Effectively, those three helped propose the reforms and were also part of the Challenge Cup committee, which includes Manchester United's David Gill and Blackburn's Robert Coar, that rejected them. The plan to drop replays is understood to have been opposed by Challenge Cup committee members at the top of the professional game as well as those in the amateur game.
Eventually the decision to scrap certain replays could be made by the FA board over the heads of the Challenge Cup committee at a meeting on Thursday and the board may also call on the entire 92-man council to give it support. In the meantime it is a blow to Eriksson who was counting on the support of the FA to give him the time with his squad that is recommended in Fifa directives.
The Premier League is unable to start next season early, as has been suggested in some quarters, because it cannot interfere with the FA Community Shield game or pre-season tours to which clubs are committed. Privately, the Premier League is astonished at the FA's inability to solve its scheduling problem and feels that it has helped as much as it can to create a four-week break.
The dispute is the kind of issue that Lord Burns's independent review of the FA has been established to look at. The basic conflict, once again, centres upon the clubs, the needs of the England national team and the determination of certain FA councillors to protect the integrity of the FA Cup competition.

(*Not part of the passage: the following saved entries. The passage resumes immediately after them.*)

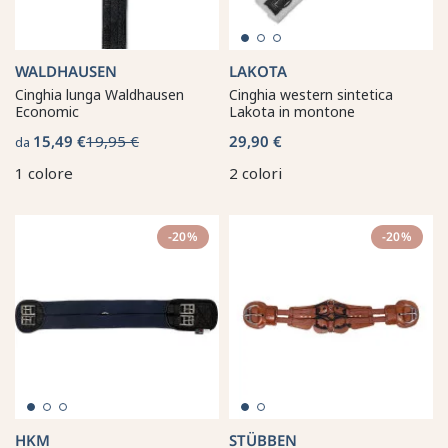
WALDHAUSEN
LAKOTA
Cinghia lunga Waldhausen
Cinghia western sintetica
Economic
Lakota in montone
15,49 €
19,95 €
29,90 €
da
1 colore
2 colori
-20%
-20%
HKM
STÜBBEN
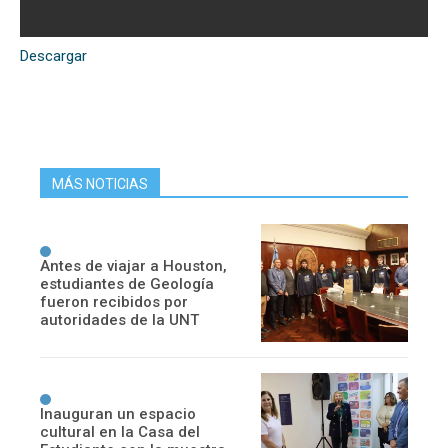
Descargar
MÁS NOTICIAS
Antes de viajar a Houston,
estudiantes de Geología
fueron recibidos por
autoridades de la UNT
Inauguran un espacio
cultural en la Casa del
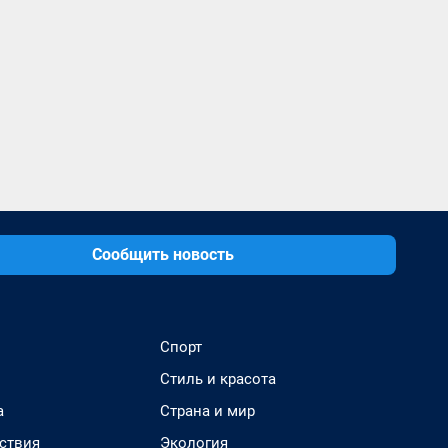
Сообщить новость
Спорт
Стиль и красота
а
Страна и мир
ствия
Экология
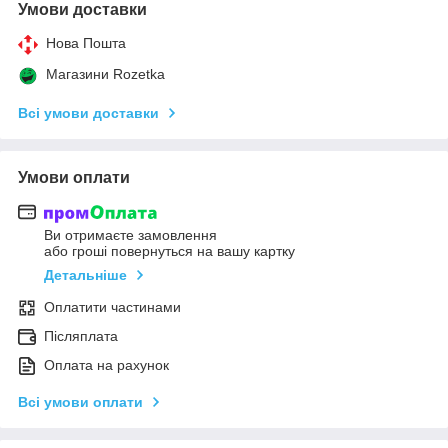
Умови доставки
Нова Пошта
Магазини Rozetka
Всі умови доставки
Умови оплати
Ви отримаєте замовлення
або гроші повернуться на вашу картку
Детальніше
Оплатити частинами
Післяплата
Оплата на рахунок
Всі умови оплати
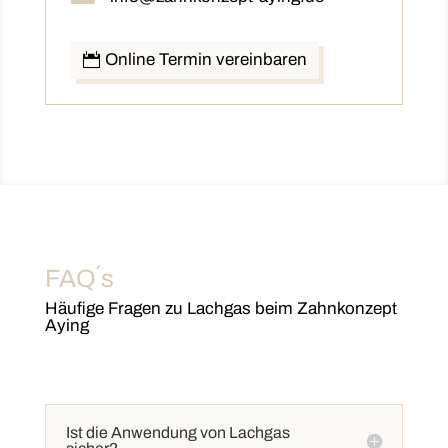
Online Termin vereinbaren
FAQ´s
Häufige Fragen zu Lachgas beim Zahnkonzept
Aying
Ist die Anwendung von Lachgas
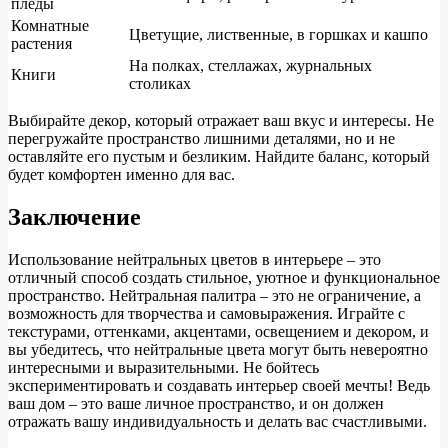
пледы
Комнатные
Цветущие, лиственные, в горшках и кашпо
растения
На полках, стеллажах, журнальных
Книги
столиках
Выбирайте декор, который отражает ваш вкус и интересы. Не
перегружайте пространство лишними деталями, но и не
оставляйте его пустым и безликим. Найдите баланс, который
будет комфортен именно для вас.
Заключение
Использование нейтральных цветов в интерьере – это
отличный способ создать стильное, уютное и функциональное
пространство. Нейтральная палитра – это не ограничение, а
возможность для творчества и самовыражения. Играйте с
текстурами, оттенками, акцентами, освещением и декором, и
вы убедитесь, что нейтральные цвета могут быть невероятно
интересными и выразительными. Не бойтесь
экспериментировать и создавать интерьер своей мечты! Ведь
ваш дом – это ваше личное пространство, и он должен
отражать вашу индивидуальность и делать вас счастливыми.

* The League Managers Association and the Premier League have agreed a clampdown on what they perceive as unfair criticism of match referees - Jose Mourinho's "cheat" jibe at the referee Neale Barry after Chelsea's Carling Cup semi-final first leg against Manchester United being one example. The chief executive of the LMA, John Barnwell, and his counterpart at the Premier League Richard Scudamore met yesterday to discuss the issue and have pledged to take action to stamp out the problem.